### WHAT YOU HAVE TO DO
Write each line of text in the records below as one string in a JSON list, skipping blank lines. Leave the pictures out.
--- DATA LISTING ---
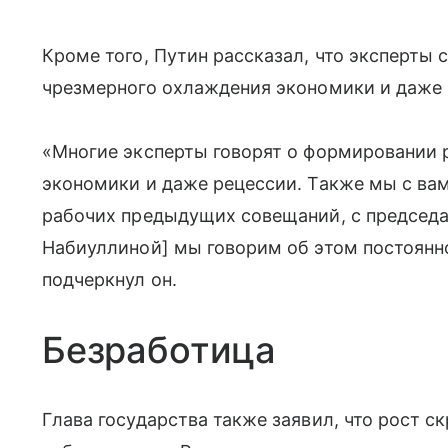
Кроме того, Путин рассказал, что эксперты
чрезмерного охлаждения экономики и даже
«Многие эксперты говорят о формировании 
экономики и даже рецессии. Также мы с вам
рабочих предыдущих совещаний, с председа
Набиуллиной] мы говорим об этом постоянн
подчеркнул он.
Безработица
Глава государства также заявил, что рост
---
### EXPECTED ANSWER
[
  "Кроме того, Путин рассказал, что эксперты",
  "чрезмерного охлаждения экономики и даже",
  "«Многие эксперты говорят о формировании ",
  "экономики и даже рецессии. Также мы с вам",
  "рабочих предыдущих совещаний, с председа",
  "Набиуллиной] мы говорим об этом постоянн",
  "подчеркнул он.",
  "Безработица",
  "Глава государства также заявил, что рост"
]